Sonntag, September 11, 2011

jeder mag Klösse

... aber kennt Ihr eigentlich die kleinen Kartoffeligen, fast viereckigen? Bei uns daheim hießen sie "Schneidekösse". Sie sind total lecker zu scharf gebratenen Fleisch, man drückt sie einfach im Bratensaft breit.


So gehts: ein gutes Kilo Kartoffeln werden sauber gewaschen und in Salzwasser mit der Schale als Pellkartoffeln gekocht. Dann die Schalen abziehen und durch die Kartoffelpresse geben. Erkalten lassen. Dann ein Ei, etwas Salz, eine Priese Muskat (wer mag) unterrühren. Nun gutes Mehl unterkneten, bis ein halbfester, formbarer Teig einstanden ist, diesen etwas ruhen lassen.
⁂
Arbeitsaufträge.
a. Beantworten Sie anhand des Textes über Klöße die folgenden Fragen:
(i) Wozu schmecken die Klöße laut Text besonders lecker?
(ii) Welche Menge Kartoffeln wird verwendet?
(iii) Worin und wie werden die Kartoffeln gekocht?
b. Geben Sie einen Abschnitt aus dem Text über Klöße wortgetreu wieder: Beginnen Sie bei den Worten "So gehts: ein", und hören Sie nach den Worten "etwas ruhen lassen." auf.
Die Zeilen der aufgezeichneten Daten sind gesondertes Material und gehören nicht zum Text über Klöße.

Aufgezeichnete Daten:
⁂
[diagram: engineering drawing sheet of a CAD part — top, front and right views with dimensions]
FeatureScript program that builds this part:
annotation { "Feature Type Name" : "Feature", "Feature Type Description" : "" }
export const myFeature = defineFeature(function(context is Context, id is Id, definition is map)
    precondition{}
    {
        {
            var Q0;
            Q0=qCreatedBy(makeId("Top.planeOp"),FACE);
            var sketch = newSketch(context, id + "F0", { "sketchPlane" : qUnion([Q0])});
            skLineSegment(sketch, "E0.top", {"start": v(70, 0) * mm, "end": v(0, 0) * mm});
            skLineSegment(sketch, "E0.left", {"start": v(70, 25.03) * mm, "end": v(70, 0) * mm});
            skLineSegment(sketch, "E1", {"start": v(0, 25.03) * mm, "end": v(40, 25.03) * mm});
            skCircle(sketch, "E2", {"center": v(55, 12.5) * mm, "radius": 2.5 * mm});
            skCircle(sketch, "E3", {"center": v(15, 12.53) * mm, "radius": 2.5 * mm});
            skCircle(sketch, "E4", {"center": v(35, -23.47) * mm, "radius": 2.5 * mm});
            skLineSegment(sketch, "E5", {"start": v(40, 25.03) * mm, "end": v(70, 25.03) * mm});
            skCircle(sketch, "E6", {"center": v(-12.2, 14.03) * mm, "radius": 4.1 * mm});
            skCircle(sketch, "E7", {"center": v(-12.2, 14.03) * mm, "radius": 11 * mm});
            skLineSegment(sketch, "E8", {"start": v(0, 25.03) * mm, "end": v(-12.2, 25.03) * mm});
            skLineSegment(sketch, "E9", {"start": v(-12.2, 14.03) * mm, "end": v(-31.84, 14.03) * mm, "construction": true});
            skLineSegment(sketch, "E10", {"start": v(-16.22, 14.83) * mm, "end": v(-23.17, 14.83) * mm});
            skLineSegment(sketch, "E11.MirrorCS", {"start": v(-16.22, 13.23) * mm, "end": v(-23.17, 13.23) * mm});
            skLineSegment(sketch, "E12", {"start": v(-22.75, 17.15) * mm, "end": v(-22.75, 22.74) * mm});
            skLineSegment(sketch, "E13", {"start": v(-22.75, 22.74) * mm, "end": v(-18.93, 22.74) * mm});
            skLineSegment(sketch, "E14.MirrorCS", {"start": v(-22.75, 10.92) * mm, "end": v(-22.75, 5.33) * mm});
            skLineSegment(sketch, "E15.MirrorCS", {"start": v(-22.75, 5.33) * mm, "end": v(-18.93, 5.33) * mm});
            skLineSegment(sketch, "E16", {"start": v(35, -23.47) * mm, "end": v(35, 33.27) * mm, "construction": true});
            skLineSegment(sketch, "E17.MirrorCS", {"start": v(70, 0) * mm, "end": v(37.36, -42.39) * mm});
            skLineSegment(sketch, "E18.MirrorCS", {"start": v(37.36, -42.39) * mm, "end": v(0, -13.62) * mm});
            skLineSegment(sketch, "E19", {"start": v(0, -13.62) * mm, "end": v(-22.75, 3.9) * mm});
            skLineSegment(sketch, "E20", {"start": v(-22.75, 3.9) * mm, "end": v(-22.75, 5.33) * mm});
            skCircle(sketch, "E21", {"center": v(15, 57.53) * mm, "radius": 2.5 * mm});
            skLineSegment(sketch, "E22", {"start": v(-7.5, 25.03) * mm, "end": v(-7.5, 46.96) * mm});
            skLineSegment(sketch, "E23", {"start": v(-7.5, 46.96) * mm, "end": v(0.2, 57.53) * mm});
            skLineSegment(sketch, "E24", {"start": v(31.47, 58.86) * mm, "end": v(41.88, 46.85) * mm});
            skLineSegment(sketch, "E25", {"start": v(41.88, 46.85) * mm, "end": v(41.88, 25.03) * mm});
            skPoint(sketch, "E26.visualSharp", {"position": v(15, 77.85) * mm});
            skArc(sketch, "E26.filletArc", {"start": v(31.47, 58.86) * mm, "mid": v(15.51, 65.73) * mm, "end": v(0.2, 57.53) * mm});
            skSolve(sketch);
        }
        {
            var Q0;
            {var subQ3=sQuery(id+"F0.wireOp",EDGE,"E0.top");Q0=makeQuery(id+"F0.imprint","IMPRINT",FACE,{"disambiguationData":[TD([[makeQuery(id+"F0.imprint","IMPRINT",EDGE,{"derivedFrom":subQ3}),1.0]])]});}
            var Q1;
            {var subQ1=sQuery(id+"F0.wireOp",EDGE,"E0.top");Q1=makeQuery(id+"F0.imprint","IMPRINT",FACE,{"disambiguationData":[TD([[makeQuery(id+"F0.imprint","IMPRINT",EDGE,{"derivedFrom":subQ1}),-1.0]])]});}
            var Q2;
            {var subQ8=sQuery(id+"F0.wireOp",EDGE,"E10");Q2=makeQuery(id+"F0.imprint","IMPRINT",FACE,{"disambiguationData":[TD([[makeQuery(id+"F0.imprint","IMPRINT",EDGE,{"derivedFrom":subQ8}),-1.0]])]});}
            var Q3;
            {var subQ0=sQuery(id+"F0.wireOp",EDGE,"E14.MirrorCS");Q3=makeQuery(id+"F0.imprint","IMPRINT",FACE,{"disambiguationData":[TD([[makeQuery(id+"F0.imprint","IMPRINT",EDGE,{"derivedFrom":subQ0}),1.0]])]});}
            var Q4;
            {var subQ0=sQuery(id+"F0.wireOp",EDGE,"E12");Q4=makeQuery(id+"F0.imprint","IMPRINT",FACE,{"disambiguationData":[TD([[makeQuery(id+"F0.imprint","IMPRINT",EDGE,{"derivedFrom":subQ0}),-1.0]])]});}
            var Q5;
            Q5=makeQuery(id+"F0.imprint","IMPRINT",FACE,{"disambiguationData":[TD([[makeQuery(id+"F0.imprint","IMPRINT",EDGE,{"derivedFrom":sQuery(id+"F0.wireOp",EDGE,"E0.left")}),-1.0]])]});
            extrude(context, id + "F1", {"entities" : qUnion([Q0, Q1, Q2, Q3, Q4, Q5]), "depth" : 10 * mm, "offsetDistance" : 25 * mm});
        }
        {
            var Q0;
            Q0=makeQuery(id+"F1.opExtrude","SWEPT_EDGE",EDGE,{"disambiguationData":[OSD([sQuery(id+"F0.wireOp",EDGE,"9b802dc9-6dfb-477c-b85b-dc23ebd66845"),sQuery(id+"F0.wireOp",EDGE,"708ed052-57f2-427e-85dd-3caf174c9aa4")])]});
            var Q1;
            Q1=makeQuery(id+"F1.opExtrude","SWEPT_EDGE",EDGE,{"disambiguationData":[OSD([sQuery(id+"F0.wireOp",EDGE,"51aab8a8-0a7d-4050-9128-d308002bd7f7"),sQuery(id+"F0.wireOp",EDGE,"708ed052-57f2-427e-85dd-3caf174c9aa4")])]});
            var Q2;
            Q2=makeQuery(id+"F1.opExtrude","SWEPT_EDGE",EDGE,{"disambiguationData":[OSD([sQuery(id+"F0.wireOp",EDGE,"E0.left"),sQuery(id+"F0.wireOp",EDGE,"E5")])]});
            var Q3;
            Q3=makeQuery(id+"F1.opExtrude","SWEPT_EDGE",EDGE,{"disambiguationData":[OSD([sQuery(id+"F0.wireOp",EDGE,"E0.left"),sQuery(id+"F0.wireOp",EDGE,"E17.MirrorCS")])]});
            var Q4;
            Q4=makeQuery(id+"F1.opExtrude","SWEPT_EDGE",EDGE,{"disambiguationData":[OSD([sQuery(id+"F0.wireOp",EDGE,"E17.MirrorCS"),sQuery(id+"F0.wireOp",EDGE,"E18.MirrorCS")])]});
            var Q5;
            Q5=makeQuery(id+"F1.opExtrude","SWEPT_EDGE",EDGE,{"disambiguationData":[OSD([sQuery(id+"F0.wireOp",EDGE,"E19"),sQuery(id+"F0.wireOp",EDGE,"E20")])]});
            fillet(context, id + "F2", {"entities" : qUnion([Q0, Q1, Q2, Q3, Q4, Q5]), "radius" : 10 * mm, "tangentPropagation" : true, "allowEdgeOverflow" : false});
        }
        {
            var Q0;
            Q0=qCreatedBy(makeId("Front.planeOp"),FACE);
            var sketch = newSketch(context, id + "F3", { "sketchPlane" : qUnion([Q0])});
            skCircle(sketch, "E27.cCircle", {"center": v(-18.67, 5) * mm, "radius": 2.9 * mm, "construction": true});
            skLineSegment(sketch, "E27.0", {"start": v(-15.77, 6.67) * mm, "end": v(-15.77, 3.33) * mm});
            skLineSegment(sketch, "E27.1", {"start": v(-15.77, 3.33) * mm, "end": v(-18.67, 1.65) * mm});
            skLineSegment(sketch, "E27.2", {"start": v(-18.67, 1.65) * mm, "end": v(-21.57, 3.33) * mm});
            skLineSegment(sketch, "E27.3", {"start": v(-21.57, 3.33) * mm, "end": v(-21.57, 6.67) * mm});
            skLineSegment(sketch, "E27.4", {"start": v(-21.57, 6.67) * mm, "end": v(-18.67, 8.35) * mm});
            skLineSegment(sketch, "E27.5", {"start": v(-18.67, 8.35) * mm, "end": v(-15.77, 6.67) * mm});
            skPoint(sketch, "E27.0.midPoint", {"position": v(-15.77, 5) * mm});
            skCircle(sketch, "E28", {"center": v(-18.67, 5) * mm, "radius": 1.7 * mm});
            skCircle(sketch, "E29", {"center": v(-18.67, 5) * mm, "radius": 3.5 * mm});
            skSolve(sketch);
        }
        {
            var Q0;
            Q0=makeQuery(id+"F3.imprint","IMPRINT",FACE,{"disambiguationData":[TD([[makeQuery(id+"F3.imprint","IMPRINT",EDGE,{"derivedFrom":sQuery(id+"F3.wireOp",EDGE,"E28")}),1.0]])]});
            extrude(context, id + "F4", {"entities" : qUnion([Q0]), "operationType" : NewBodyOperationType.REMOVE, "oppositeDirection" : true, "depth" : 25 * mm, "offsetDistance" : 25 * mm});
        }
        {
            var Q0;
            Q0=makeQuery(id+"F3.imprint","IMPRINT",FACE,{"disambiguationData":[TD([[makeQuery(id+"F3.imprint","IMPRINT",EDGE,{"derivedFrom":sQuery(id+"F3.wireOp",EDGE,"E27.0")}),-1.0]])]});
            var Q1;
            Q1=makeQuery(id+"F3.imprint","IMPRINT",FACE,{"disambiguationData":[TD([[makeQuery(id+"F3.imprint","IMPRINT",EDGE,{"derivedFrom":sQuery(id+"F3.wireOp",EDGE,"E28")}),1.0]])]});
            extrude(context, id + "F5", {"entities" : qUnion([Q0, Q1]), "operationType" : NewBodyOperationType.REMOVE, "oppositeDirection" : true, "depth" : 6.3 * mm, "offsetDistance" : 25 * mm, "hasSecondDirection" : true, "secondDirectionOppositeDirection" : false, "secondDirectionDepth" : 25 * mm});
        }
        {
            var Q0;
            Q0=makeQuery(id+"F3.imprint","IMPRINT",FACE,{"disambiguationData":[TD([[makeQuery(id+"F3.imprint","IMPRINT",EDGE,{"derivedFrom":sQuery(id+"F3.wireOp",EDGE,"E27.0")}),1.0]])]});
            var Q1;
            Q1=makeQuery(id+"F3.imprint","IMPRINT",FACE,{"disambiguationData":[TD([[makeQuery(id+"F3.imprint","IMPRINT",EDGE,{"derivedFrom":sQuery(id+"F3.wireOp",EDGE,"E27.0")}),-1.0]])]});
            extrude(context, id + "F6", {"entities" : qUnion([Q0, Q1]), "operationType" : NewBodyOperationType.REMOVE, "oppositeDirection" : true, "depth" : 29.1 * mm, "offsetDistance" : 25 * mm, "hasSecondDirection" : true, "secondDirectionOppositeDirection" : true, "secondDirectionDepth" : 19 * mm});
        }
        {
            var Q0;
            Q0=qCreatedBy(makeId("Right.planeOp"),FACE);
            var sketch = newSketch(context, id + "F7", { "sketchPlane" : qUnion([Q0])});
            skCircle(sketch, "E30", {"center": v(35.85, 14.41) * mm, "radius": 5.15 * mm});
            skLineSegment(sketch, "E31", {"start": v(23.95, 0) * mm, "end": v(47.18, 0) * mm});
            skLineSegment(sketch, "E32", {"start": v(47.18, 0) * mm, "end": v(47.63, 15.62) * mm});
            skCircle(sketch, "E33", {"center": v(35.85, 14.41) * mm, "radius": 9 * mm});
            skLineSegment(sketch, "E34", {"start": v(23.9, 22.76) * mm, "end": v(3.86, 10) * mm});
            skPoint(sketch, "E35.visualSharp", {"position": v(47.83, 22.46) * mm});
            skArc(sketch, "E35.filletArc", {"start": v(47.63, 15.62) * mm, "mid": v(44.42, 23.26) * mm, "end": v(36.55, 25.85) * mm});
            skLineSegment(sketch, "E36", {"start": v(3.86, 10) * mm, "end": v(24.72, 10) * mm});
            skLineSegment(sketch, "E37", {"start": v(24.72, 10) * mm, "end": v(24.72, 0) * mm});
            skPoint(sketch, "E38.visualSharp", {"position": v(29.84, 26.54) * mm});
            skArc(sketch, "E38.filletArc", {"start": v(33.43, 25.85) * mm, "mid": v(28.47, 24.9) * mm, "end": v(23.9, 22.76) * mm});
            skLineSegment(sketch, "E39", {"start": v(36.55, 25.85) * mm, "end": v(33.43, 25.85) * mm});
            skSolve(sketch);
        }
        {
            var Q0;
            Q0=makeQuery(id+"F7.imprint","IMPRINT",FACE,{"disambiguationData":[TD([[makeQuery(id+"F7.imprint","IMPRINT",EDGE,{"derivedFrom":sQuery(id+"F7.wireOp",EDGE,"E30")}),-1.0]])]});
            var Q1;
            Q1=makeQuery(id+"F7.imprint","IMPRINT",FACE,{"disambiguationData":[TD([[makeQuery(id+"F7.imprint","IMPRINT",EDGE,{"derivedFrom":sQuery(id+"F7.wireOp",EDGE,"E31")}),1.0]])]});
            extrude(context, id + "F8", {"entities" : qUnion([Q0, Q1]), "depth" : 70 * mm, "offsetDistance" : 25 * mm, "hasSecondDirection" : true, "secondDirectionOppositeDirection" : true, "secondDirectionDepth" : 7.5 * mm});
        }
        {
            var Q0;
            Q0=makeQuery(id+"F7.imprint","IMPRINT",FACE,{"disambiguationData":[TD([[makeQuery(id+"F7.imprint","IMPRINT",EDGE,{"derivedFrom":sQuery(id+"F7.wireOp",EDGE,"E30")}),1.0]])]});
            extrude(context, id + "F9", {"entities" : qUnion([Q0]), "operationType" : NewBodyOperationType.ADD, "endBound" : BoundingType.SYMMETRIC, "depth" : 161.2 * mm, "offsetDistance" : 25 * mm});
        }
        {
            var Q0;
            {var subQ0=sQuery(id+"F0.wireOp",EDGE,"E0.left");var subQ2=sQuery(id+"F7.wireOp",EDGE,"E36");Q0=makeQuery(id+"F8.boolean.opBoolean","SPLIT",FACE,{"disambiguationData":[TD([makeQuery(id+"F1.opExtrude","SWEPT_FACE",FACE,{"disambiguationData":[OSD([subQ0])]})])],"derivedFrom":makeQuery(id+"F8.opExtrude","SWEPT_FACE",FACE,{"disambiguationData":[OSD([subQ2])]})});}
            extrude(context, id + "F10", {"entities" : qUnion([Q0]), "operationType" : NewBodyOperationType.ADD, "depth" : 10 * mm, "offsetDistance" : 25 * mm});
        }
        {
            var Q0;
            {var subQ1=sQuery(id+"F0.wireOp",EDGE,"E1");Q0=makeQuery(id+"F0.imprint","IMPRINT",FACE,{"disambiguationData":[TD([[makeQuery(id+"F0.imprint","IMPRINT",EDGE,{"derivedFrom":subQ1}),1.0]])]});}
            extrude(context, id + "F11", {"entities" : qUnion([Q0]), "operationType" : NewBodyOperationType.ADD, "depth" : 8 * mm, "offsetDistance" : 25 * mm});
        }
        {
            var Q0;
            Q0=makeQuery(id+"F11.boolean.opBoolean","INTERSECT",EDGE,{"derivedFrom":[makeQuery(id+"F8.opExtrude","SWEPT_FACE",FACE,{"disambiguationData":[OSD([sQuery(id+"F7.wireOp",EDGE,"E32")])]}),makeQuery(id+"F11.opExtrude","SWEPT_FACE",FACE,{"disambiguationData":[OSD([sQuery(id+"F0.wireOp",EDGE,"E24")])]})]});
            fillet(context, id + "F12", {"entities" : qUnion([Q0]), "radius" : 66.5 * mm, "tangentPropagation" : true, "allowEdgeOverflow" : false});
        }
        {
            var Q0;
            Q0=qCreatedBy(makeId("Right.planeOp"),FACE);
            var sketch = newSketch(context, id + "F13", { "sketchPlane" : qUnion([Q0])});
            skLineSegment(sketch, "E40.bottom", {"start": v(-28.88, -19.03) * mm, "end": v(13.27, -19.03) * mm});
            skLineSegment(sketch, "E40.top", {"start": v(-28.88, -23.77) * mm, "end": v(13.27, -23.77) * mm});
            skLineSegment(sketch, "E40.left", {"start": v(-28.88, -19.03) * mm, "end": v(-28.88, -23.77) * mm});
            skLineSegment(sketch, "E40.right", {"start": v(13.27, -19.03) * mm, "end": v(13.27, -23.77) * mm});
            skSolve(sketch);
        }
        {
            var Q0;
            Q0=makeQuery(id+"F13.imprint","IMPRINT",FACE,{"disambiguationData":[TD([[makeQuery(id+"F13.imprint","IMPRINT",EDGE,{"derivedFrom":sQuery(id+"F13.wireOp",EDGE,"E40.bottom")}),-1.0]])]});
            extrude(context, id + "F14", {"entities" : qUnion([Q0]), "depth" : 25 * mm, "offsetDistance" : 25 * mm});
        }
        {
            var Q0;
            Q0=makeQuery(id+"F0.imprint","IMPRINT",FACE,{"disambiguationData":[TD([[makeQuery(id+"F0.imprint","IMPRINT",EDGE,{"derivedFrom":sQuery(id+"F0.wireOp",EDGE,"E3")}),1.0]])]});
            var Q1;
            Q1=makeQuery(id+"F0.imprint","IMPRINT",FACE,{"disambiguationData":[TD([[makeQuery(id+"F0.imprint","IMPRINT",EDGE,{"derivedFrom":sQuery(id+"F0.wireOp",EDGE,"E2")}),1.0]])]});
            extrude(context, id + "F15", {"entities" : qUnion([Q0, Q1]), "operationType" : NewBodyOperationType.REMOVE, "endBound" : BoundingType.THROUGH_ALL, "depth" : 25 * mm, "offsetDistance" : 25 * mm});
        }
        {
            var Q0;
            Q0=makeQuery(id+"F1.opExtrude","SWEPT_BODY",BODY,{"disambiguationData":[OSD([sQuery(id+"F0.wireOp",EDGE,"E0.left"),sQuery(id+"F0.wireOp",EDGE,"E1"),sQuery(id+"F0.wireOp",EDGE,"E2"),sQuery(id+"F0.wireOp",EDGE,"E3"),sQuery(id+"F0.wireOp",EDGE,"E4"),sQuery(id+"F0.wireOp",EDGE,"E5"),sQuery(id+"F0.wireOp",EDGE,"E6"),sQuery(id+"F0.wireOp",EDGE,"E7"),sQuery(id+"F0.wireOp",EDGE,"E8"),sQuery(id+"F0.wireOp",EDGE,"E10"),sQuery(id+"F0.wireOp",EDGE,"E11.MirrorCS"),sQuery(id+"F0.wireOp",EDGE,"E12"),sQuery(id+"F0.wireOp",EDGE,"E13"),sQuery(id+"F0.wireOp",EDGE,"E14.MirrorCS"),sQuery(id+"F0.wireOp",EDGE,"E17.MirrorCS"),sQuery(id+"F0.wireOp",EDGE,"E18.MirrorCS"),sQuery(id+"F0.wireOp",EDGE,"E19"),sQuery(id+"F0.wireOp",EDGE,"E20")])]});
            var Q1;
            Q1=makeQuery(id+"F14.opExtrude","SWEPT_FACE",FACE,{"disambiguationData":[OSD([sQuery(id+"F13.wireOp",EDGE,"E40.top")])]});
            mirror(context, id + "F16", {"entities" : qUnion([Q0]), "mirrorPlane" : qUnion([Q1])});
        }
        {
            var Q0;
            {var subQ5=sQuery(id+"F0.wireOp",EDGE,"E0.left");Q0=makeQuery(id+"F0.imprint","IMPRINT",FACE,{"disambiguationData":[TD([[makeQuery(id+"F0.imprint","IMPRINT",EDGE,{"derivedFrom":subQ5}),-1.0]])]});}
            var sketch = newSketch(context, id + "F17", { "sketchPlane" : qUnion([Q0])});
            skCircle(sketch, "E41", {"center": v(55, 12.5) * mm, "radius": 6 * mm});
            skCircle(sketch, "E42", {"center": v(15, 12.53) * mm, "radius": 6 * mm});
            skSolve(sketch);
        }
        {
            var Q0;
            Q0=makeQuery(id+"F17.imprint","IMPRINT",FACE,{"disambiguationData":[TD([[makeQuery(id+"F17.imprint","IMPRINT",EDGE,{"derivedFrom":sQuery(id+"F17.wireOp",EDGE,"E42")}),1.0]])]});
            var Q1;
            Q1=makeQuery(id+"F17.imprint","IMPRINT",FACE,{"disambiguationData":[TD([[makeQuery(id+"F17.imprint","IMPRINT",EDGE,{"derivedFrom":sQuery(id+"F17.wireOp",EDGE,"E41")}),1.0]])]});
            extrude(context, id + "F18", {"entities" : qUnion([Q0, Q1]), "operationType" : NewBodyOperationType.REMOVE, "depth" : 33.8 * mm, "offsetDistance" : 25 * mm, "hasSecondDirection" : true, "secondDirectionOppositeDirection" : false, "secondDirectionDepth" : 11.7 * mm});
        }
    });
⁂
Erwartete Antworten.
a.
(i) Zu scharf gebratenem Fleisch.
(ii) Ein gutes Kilo.
(iii) In Salzwasser, mit der Schale als Pellkartoffeln.

b.
So gehts: ein gutes Kilo Kartoffeln werden sauber gewaschen und in Salzwasser mit der Schale als Pellkartoffeln gekocht. Dann die Schalen abziehen und durch die Kartoffelpresse geben. Erkalten lassen. Dann ein Ei, etwas Salz, eine Priese Muskat (wer mag) unterrühren. Nun gutes Mehl unterkneten, bis ein halbfester, formbarer Teig einstanden ist, diesen etwas ruhen lassen.